Analog, which this year celebrated its 50th anniversary, began testing in the Philippines in the 1980s. Ray Stata, Analog’s co-founder and chairman, said at a recent dedication of a building near Manila that the company established testing operations in the Philippines in part because many people speak English in the island nation, once a US territory.
Stata also noted the nation’s university system and growing population of students pursuing jobs in science and engineering. “ADI then, as it is today, was a culture of problem-solvers and the Philippines fit right in,” he said.
Those factors, plus labor labor costs that are a fraction of what they are in the United States or Massachusetts, make testing semiconductors 9,000 miles away in the Philippines, one of the cheapest way to get the job done, said Ken Hansen, chief executive of the Semiconductor Research Corp. in Research Triangle Park in North Carolina, an industry research foundation.
Southeast Asia also is a hub of semiconductor testing, partly because of its proximity to China, a global center for electronics manufacturing and one of the largest markets for chips.

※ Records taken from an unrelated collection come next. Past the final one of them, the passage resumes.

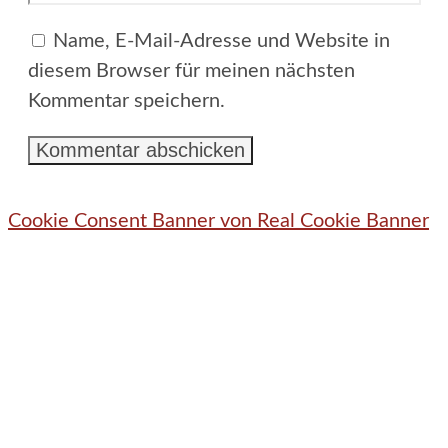
Adresse
Name, E-Mail-Adresse und Website in
diesem Browser für meinen nächsten
Kommentar speichern.
Cookie Consent Banner von Real Cookie Banner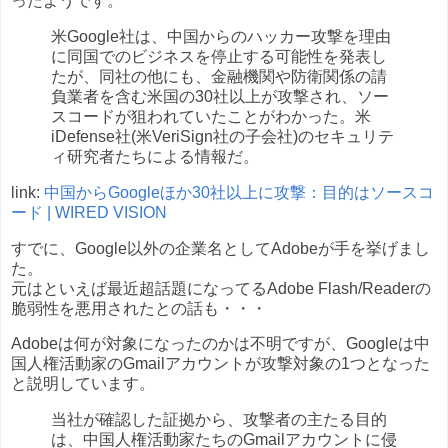
ったようです。
米Google社は、中国からのハッカー攻撃を理由
に同国でのビジネスを停止する可能性を発表し
たが、同社の他にも、金融機関や防衛関係の請
負業者を含む米国の30社以上が攻撃され、ソー
スコードが狙われていたことがわかった。米
iDefense社(米VeriSign社の子会社)のセキュリテ
ィ研究者たちによる情報だ。
link:
中国からGoogleほか30社以上に攻撃：目的はソースコ
ード | WIRED VISION
すでに、Google以外の企業名としてAdobeが手を挙げまし
た。
元はといえば最近超話題になってるAdobe Flash/Readerの
脆弱性を悪用されたとの話も・・・
Adobeは何が対象になったのかは不明ですが、Googleは中
国人権活動家のGmailアカウントが攻撃対象の1つとなった
と説明しています。
当社が確認した証拠から、攻撃者の主たる目的
は、中国人権活動家たちのGmailアカウントに侵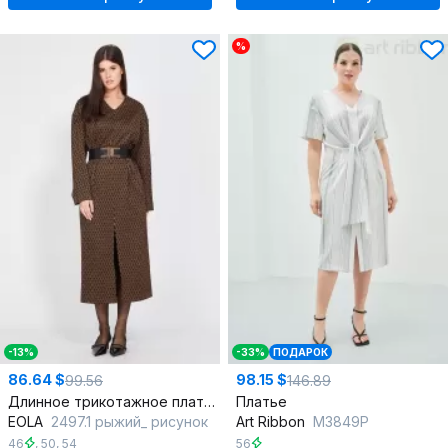
%
-13%
-33%
ПОДАРОК
86.64 $
98.15 $
99.56
146.89
Длинное трикотажное платье миди с карманами и ремнем
Платье
EOLA
2497.1 рыжий_ рисунок
Art Ribbon
M3849P
46
,
50
,
54
56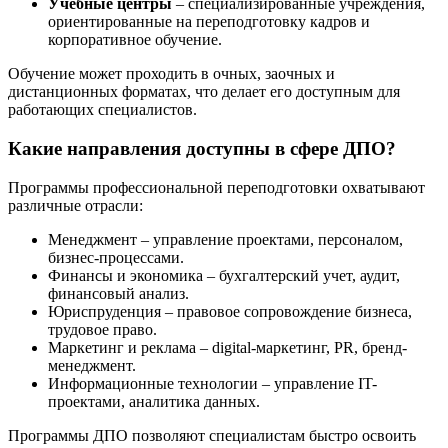
Учебные центры
– специализированные учреждения,
ориентированные на переподготовку кадров и
корпоративное обучение.
Обучение может проходить в очных, заочных и
дистанционных форматах, что делает его доступным для
работающих специалистов.
Какие направления доступны в сфере ДПО?
Программы профессиональной переподготовки охватывают
различные отрасли:
Менеджмент – управление проектами, персоналом,
бизнес-процессами.
Финансы и экономика – бухгалтерский учет, аудит,
финансовый анализ.
Юриспруденция – правовое сопровождение бизнеса,
трудовое право.
Маркетинг и реклама – digital-маркетинг, PR, бренд-
менеджмент.
Информационные технологии – управление IT-
проектами, аналитика данных.
Программы ДПО позволяют специалистам быстро освоить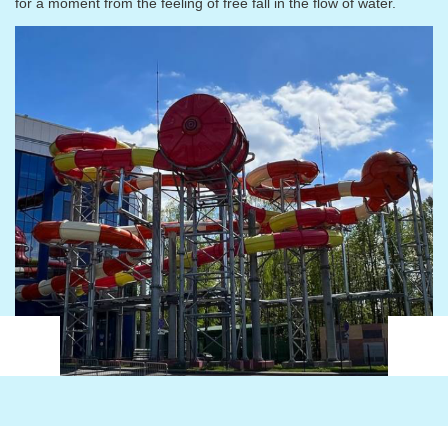
for a moment from the feeling of free fall in the flow of water.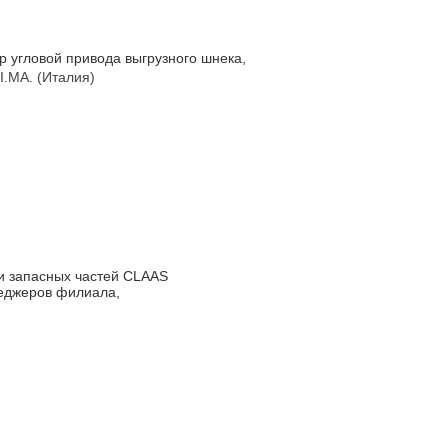
 угловой привода выгрузного шнека,
I.MA. (Италия)
и запасных частей CLAAS
неджеров филиала,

“Semiconductors rack up a lot of frequent flier miles in general,” Hansen said.
From the Philippines, the chips are packaged and shipped to manufacturers globally. Analog’s top destinations are Europe, United States, and China, where they end up in countless products, from cars, to medical equipment, to satellites.
Those products also appear to include iPhones as well. Neither Analog nor Apple Inc. would comment on this relationship, but Wall Street analysts who follow the company said Analog recently reported record quarterly sales of $863 million in large part because of the introduction of the iPhone 6s.
Company officials said no single product has helped it grow through the ups and downs of the industry and the global economy.
Kress, Analog’s marketing manager, said the company has sold hundreds of millions of chips to automakers for airbag triggers, in recent years. (None were involved in recalls.) Others developed more than a decade ago as temperature sensors remain in heavy demand.
“A few just flew by Pluto,” Kress said, referring to the NASA mission that recently visitied the planet. “And some just left the solar system.”